Segment Start: Document segment
There are few pow wow dances as ebullient, or as symphonic, as the Jingle Dress Dance, especially when there are multiple female dancers moving together. The rows of metal cones, called ziibaaska’iganan in the Ojibew language, dangle from the dresses and rattle and clink as the dancers move. The traditional dance required the dancers to never cross their feet, never dance backward, and never complete circle. They kept footwork light, nimble, and close to the ground. Their dresses chirped as they moved. Modern Jingle Dress Dance allows more fluidity, the dancers can cross their feet, can complete full circles, and can dance backwards. The dresses are designed so they can move more freely, but the metal cones remain, singing along, while the dancer often carries a feather fan during the dance. The Jingle Dress Dance grew in popularity, and cultural significance, from the 1920s to around the 1950s, only to decline, go back to the dream-state from which it sprang, and rise back to life in the 1980s with the advent of pow wow expansion and competition.
By most accounts, women’s Jingle Dress Dance has its roots in some part of Ojibwe country, be it Wisconsin to the Mille Lacs Ojibew community in north central Minnesota, to White Fish Bay, Ontario. The time period is reliably around World War I. Of the number of accounts that tell the origin story for this beloved style of pow wow dancing, the one most often found is that the dress and dance were bequeathed to the Ojibwe from a vision.
Segment End: Document segment
Segment Start: Entries shown
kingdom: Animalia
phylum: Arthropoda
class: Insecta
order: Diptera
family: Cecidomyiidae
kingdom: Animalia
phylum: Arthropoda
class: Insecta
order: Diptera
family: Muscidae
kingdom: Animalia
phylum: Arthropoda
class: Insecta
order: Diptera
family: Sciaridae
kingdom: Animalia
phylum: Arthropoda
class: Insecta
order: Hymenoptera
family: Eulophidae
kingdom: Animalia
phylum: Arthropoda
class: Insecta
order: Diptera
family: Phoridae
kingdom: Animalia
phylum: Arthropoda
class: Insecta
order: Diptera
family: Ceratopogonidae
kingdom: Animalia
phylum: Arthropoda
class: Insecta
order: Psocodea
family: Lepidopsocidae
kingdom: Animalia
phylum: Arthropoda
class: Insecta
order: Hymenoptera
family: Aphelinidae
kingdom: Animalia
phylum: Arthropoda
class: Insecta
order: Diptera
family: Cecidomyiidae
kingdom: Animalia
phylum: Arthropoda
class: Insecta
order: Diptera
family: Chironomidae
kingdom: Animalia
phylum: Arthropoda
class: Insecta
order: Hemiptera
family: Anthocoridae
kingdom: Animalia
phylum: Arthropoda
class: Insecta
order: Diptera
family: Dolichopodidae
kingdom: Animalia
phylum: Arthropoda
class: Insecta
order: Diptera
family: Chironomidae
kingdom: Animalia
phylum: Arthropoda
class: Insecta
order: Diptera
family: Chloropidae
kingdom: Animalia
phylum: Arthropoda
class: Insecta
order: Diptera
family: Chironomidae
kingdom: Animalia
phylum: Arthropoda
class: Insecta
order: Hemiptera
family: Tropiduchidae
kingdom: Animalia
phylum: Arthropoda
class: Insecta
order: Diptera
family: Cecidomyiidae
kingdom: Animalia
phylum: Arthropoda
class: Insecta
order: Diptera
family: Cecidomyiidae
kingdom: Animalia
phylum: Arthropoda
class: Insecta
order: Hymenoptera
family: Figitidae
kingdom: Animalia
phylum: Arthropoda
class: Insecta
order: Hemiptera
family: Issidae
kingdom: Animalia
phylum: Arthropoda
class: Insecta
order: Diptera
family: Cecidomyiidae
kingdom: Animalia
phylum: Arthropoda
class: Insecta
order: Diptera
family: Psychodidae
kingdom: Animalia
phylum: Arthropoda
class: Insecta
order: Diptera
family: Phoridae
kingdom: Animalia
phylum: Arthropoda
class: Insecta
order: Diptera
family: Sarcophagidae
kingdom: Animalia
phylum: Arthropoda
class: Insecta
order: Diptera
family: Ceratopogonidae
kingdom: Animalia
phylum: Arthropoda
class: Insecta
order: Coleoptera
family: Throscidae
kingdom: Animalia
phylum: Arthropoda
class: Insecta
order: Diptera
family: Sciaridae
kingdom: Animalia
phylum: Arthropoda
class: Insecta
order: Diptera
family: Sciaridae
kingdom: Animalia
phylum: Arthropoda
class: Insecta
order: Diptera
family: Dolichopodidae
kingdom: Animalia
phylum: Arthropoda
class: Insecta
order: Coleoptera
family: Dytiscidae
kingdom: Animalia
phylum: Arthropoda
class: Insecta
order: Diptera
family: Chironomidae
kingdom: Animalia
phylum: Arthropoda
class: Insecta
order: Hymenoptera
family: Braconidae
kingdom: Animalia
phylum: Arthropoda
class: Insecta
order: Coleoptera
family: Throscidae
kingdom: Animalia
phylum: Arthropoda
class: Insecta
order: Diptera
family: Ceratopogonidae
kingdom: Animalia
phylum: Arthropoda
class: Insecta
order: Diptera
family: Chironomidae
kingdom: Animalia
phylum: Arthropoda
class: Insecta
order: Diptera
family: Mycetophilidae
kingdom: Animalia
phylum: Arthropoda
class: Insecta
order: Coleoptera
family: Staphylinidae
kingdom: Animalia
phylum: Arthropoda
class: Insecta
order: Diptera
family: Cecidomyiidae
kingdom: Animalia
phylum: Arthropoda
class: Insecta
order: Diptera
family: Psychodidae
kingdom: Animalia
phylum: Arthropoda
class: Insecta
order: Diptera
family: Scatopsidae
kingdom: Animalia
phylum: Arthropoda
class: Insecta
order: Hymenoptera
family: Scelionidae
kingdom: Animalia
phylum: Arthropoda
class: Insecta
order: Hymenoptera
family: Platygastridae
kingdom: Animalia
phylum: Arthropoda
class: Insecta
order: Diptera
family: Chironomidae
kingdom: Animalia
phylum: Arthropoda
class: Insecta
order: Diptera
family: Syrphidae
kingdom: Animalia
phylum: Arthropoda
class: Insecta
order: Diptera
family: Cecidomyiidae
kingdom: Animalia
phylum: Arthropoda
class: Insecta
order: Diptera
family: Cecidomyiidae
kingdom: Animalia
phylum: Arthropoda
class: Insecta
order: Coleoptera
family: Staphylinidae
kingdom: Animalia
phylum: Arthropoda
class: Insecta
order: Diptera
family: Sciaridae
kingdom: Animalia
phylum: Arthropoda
Segment End: Entries shown
> [Work instruction]: In the Jingle Dress Dance text, list the movements that the modern dance allows dancers to do.

> [Written response]:
- Cross their feet
- Complete full circles
- Dance backwards